Despite the high demand over the past three years, which has doubled the value of land in the best locations, the average price is still 40% less than the Cerrado of the Centro-Oeste (Goias, Mato Grosso and Mato Grosso do Sul). Foreign investors prefer MaToPiBa as there are less environmental issues. Here, land-usage environmental preservation is 35%, while in northern Mato Grosso (considered part of the Amazon) it is 80%. Logistics is another key point.

 

Much of the region is served by the North-South railway, operated by Vale. Their rail lines transport soybeans to the Maranhão port of Itaqui to be exported. Shipping times to Europe are six days than the Paranaguá Port in Paraná, where most  soybeans in Mato Grosso are shipped. The combination of cheaper land and lower logistics costs generates a return of up to 8% a year - double the traditional areas of savannah, according to calculations by consulting AgraFNP.

 

However, the privileged geographical position is only partially utilized.

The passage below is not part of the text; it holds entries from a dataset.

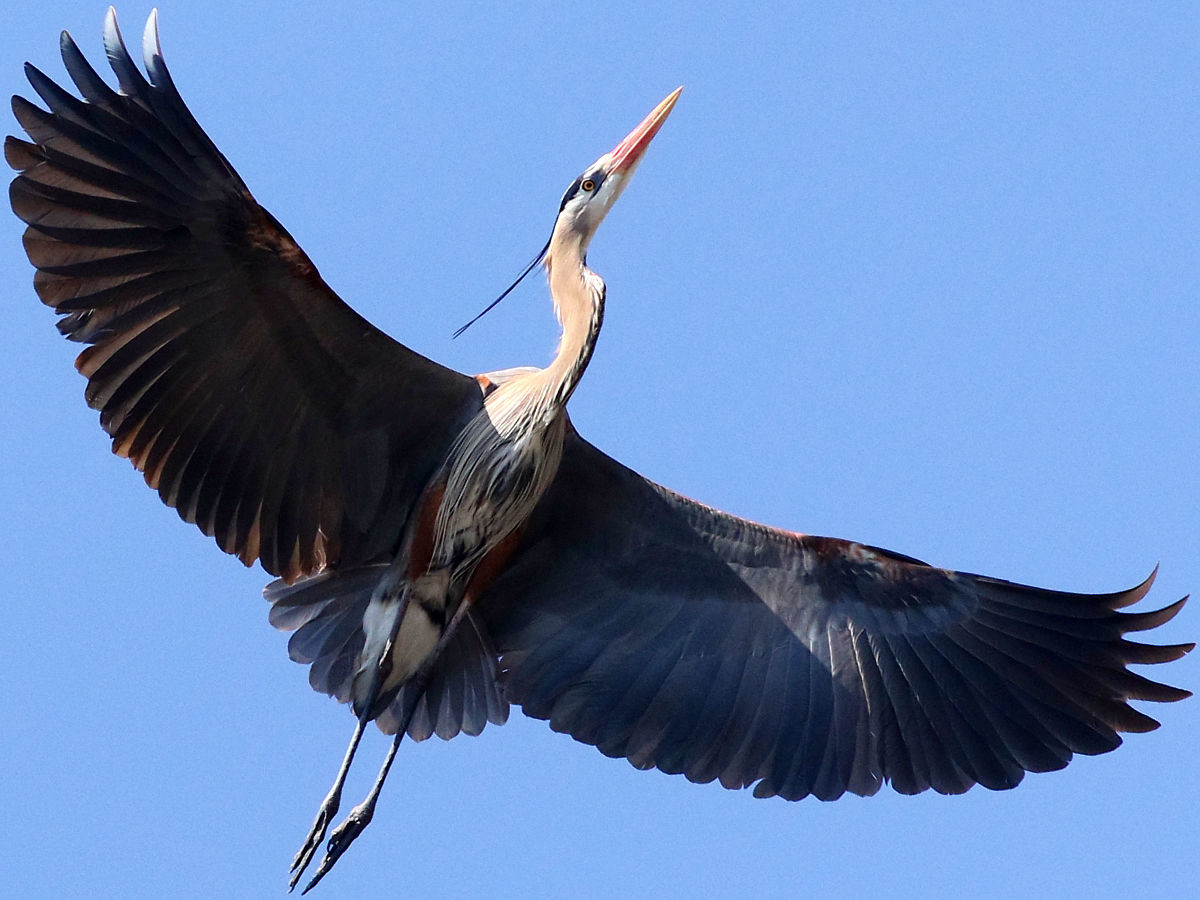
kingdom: Animalia
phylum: Chordata
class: Aves
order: Pelecaniformes
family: Ardeidae
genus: Ardea
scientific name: Ardea herodias
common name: Great blue heron
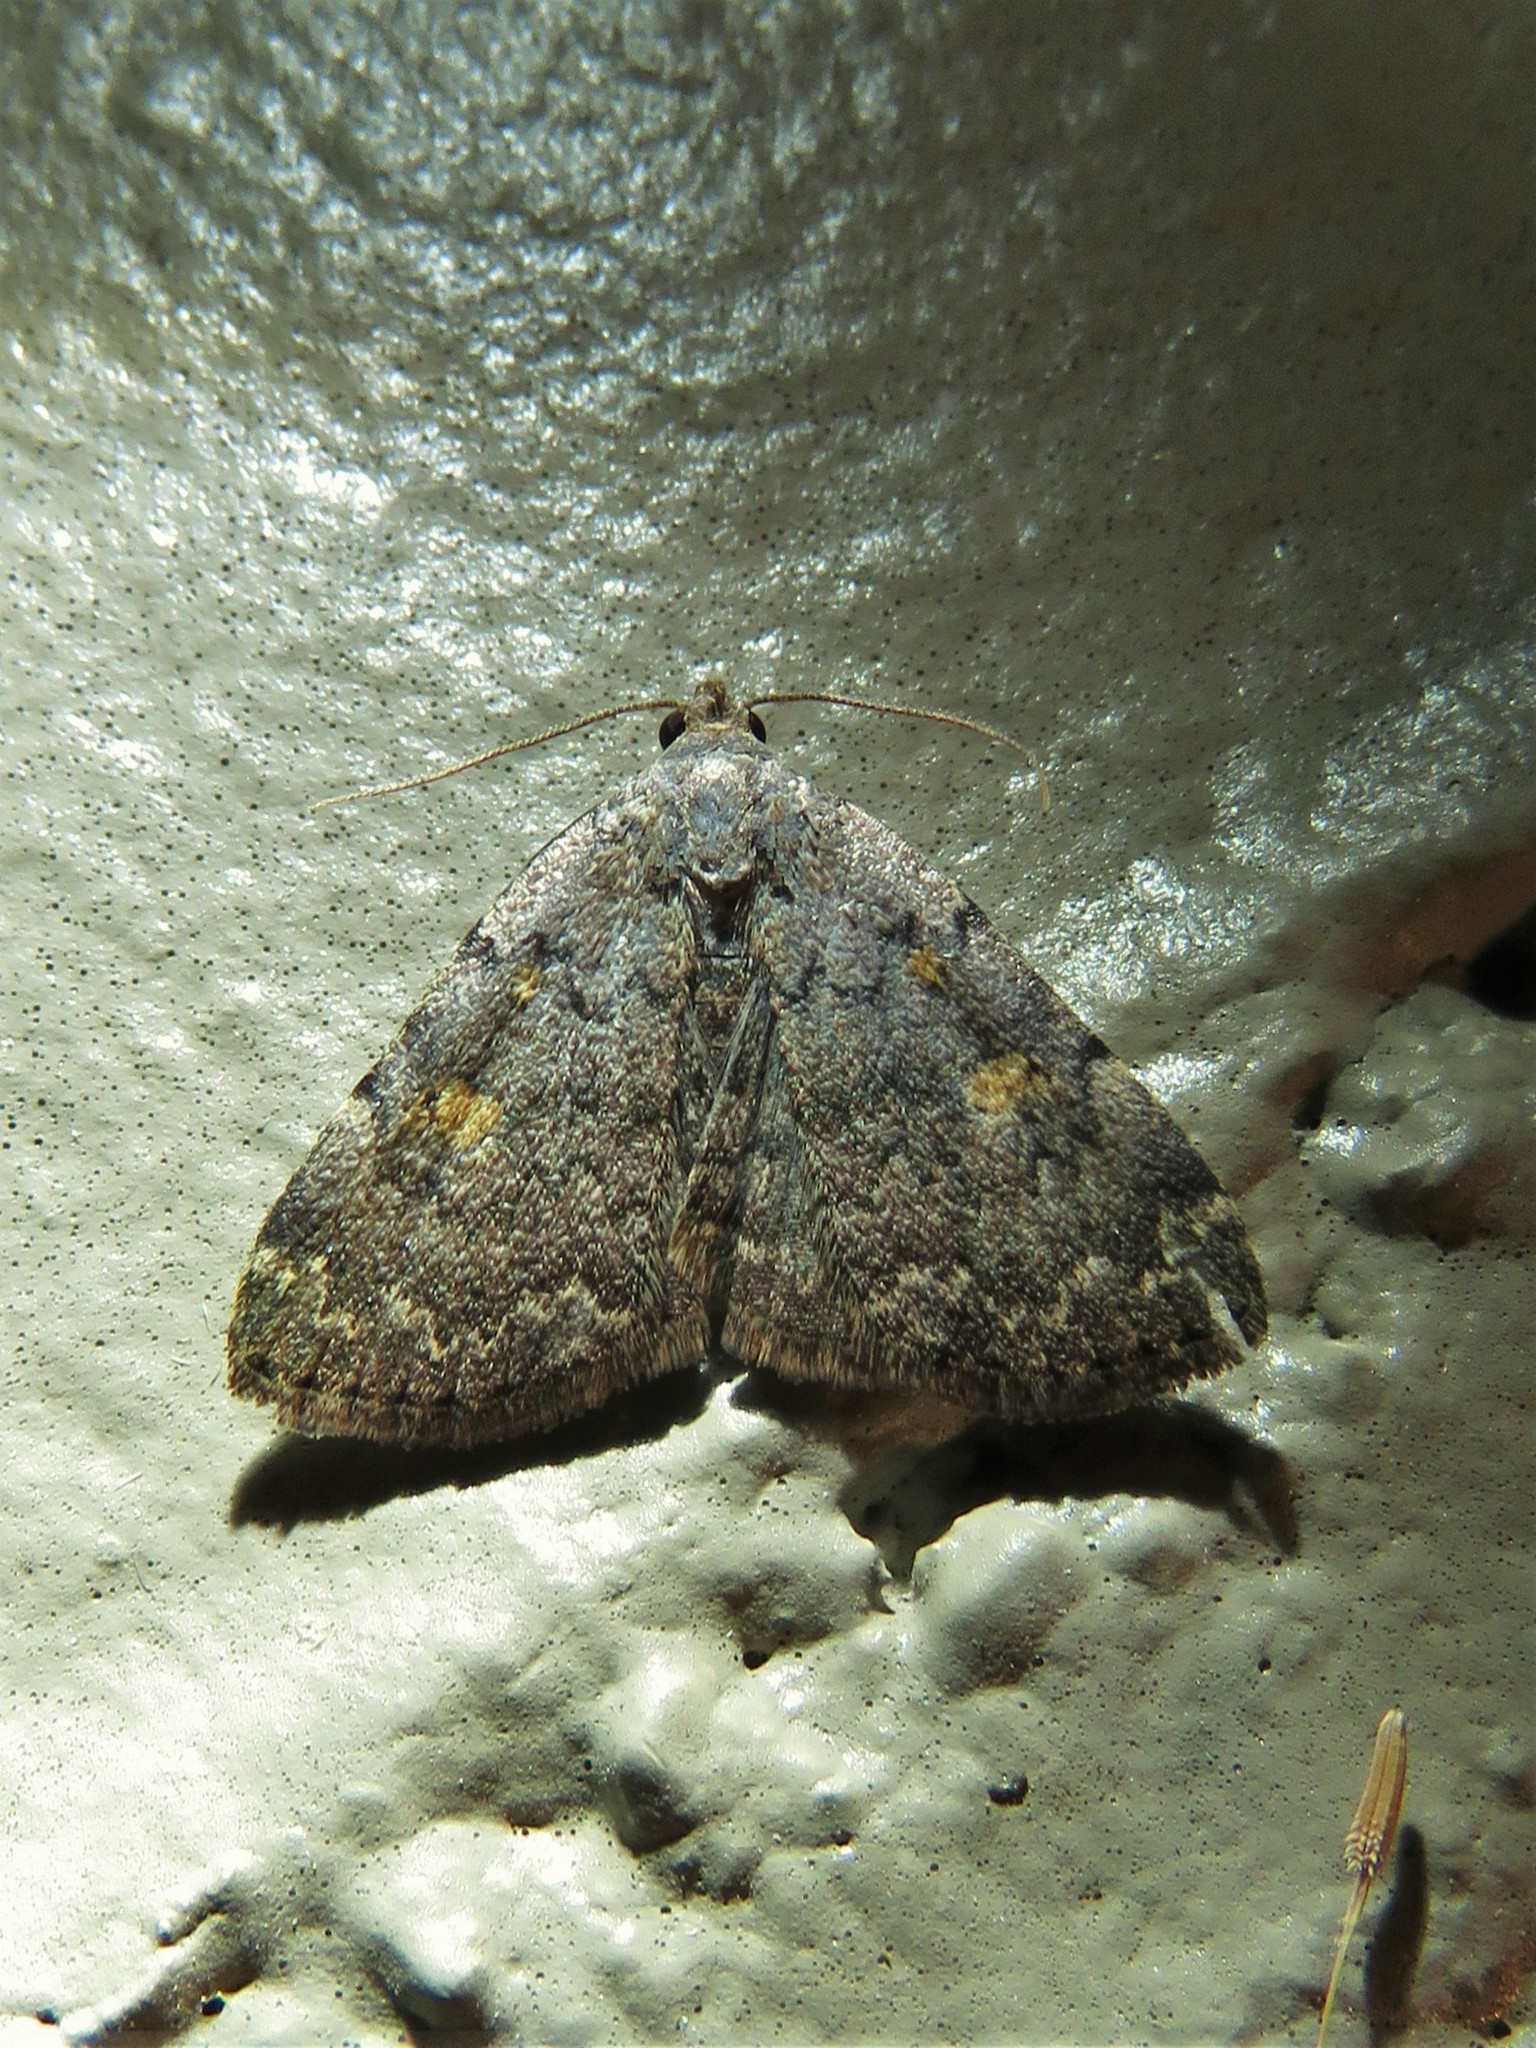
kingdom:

The Port of  Itaqui has the capacity to export 2 million tons - less than half of what the region produces. The port has become a bottleneck for the growth of MaToPiBa. Agro Algar, Algar group, the only soybean crushing  facility in Maranhão, has plans to increase by 35% to processing capability. "But we will only expand when the port is able to export more," said President Luiz Gonzaga Maciel. Five years ago the region's businesses expect to open bids for the construction of a terminal grain exports - now the shipments occur at intervals of load ore from Vale. On two occasions, the bidding process began, but was suspended, frustrating the consortium of five companies, including Bunge and Cargill, who had already booked 100 million reais for the project. As port expansion is unknown, the way is to try to industrialize part of agricultural production there by yourself.

 

Although production in the field will grow rapidly in Maranhao, Piaui and Tocantins, the agribusiness sector is still in its infancy. This is one of the main differences between this this region and western Bahia, considered the rich cousin of MaToPiBa.  The agribusinesses raise local incomes, but have been restricted due manpower shortages as commercial agriculture is mechanized. "Ten years from now, Balsas will be what Luiz Eduardo Magalhaes is today," says Rodrigo Santos, chief strategy officer of Monsanto, which operates in the region selling seeds.

 

"Tocantins and Maranhao are among the fastest growing markets," said João Truran, Director of Vivo to the Midwest and Northeast. From January to March this year, sales of packages of Internet access grew by 138% and 119% in Tocantins Maranhão. The shortcomings of MaToPiBa entail difficulties for the companies located there. The SLC, which has a farm in Tasso Fragoso, on the border with Maranhão, Piauí, Tocantins uses telephone lines - a network that is over 100 miles away. The same goes for hiring personnel.

 

"It's not easy to take people there," said Jose Luiz Glaser, director of Cargill. The problem of course is also an opportunity. Two years ago, local businessman Francisco Honaiser founded the UniBalsas (university), which has six majors and 600 students. Has invested 8 million dollars in the.  Honaiser is a typical member of the generation of pioneers in the region. Gaucho Carazinho, came to Balsas to plant rice in 1976 and soon after, opened a farm equipment dealership. "My children had to leave Balsa to study ," he says."Now, not only those from here, but others in the region can now study here."